Hello all, my name is James Kuzma and I am a dual major of Archaeological Sciences and Medieval studies at Penn State University. I was extremely excited when the word came around about this field school, ironically it was from another university. After reading Mike’s blog about the Lattimer project last year I was immediately interested in learning more about the project and the local region. I was so thankful for the opportunity Dr. Shackel and Mike Roller provided with this study. This was especially so when I realized how down to earth they really are and how much we shared the same curiosity of the region.
Although I go to Penn State at University Park I am from a small coal mining town called Mahanoy City. I believe this is the reason for my curiosity about the coal region as well as why I pursued the archaeological course. Growing up in an area that has a rich and at times violent history as well as a diminishing area was just the catalyst I needed to want to know more about the region. Where I am from is basically a dying area filled with remnants of “What once was” and the “good ol’ days”. I grew up hearing stories about this area from the
older population of the town. Believe me, if you ever want to hear stories about the good old days, become a bartender at or go to a local Elk’s Club! Needless to say, the mining industry left the vast skeletons of old buildings, bridges, and roads. When looking and exploring these relics of a bygone era I always found myself wondering; who lived or owned that, what was its purpose, and why was it abandoned? This train of thought made me realize that I wondered about those questions a lot and I knew I wanted to do archaeological work.
Sadly I was never aware of the Lattimer Massacre.
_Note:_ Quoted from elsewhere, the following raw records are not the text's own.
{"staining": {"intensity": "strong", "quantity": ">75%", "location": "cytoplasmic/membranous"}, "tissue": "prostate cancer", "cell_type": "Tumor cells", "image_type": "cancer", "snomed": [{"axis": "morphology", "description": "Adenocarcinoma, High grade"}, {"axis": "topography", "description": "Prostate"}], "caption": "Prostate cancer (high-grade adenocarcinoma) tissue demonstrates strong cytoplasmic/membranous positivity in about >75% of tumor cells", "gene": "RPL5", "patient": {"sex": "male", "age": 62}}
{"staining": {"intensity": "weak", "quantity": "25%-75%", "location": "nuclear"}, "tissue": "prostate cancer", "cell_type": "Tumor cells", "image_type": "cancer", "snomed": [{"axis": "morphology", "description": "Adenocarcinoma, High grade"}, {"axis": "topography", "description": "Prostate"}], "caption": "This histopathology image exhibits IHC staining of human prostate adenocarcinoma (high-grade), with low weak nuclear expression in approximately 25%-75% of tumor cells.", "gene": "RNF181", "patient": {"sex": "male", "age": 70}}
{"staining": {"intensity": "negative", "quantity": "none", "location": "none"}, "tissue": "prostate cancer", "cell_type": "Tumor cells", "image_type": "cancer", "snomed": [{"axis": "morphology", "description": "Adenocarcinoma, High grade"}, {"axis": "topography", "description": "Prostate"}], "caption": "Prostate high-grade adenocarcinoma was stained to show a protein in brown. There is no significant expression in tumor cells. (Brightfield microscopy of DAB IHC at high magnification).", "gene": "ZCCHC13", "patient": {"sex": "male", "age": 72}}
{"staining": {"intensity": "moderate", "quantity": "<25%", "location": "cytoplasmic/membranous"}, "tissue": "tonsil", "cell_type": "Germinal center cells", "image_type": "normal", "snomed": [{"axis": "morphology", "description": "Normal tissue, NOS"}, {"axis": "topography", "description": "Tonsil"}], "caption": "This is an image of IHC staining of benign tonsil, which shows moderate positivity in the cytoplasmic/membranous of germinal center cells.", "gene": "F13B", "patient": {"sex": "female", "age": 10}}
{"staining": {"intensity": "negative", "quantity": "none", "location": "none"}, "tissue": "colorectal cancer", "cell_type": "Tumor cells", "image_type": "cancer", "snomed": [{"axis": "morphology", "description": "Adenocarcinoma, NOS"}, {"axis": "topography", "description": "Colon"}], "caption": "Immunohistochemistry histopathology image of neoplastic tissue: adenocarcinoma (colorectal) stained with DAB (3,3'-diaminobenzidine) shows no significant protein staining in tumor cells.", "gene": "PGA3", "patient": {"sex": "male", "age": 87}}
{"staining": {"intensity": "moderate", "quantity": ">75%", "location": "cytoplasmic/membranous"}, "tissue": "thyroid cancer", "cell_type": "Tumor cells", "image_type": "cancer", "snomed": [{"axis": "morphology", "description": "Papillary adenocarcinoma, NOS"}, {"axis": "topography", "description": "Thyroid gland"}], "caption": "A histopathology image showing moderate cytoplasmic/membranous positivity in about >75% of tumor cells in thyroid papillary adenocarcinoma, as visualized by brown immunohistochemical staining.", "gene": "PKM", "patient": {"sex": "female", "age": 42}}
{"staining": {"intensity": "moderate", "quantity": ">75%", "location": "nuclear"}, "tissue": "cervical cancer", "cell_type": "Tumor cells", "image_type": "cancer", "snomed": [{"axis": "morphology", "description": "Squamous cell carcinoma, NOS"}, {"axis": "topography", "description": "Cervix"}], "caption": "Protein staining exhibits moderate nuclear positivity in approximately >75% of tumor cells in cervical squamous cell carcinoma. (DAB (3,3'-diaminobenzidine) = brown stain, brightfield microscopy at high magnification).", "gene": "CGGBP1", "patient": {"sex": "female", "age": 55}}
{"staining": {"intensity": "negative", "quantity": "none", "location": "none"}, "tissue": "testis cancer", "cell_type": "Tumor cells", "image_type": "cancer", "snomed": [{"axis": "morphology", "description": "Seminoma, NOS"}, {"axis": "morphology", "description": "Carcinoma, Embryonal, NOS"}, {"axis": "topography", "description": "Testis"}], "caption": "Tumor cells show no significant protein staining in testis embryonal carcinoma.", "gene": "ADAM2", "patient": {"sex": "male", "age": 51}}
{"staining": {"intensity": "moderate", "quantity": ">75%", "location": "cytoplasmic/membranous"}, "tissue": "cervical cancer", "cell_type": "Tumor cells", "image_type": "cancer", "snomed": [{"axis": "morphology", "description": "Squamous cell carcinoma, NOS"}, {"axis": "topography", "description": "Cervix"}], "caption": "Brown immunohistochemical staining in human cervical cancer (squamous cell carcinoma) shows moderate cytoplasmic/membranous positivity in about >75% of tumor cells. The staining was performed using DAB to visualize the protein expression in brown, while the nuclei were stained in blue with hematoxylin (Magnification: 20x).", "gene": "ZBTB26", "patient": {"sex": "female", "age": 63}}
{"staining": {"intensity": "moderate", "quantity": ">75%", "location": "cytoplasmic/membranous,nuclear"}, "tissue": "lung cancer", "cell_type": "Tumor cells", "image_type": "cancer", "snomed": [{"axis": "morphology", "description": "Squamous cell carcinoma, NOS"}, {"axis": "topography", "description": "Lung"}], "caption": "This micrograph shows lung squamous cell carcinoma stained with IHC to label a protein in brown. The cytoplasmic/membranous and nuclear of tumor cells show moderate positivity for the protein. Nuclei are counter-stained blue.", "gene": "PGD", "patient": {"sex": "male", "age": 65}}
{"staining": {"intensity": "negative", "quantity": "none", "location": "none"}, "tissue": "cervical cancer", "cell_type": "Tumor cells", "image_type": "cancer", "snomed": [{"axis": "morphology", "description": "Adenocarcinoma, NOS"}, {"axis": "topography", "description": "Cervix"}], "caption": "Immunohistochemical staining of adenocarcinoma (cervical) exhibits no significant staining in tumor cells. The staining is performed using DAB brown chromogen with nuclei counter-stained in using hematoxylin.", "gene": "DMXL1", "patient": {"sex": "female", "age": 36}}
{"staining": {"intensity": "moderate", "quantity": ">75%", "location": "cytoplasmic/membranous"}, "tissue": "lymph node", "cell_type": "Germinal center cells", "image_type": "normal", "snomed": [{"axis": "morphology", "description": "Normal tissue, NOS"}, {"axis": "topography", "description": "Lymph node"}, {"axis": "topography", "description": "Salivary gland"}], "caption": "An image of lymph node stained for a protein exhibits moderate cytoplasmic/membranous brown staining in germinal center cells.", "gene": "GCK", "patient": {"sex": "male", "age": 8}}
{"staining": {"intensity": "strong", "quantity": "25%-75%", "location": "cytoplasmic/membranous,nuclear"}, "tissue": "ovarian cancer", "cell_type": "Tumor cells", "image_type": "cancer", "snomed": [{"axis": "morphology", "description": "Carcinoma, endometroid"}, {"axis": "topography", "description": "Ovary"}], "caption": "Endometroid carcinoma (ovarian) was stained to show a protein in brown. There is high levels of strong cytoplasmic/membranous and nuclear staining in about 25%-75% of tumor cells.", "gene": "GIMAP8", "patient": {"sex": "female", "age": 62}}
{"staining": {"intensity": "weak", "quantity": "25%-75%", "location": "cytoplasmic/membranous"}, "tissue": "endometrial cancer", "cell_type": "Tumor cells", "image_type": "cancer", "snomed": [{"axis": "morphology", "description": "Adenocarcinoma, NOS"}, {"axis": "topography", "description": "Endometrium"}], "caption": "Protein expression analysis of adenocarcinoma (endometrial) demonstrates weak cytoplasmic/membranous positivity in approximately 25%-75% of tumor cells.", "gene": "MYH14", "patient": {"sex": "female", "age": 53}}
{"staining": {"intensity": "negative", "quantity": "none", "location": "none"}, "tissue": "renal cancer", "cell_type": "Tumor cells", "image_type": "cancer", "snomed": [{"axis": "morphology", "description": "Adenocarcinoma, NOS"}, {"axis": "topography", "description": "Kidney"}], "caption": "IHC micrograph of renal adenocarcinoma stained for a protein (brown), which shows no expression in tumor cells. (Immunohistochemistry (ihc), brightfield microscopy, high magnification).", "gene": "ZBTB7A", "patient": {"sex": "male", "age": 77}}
This is probably due to the fact that the Molly Maguire incidents and history is very prominent in the Mahanoy area. Dr. Shackel and Mike’s project really gave me the opportunity to study my local area. I was surprised to notice that even with Pardeesville being 30 miles from my hometown, the people and the area was still very similar to my own. Being that this project is my first real field school experience, I was nervous going into it, but my fellow students as well as Mike and Dr. Shackel have really gotten along quite well. I really look forward to working with them in these next few weeks. Right now we are just getting into the older layers and soon the good stuff will be coming. I am particularly interested in the landscape of the house lots and the layout in which they were built. These laborers brought nothing to this country and tried to provide for their families by building the best shelters possible, all the while doing back breaking work. I know this project will shed some light on the life of these brave people.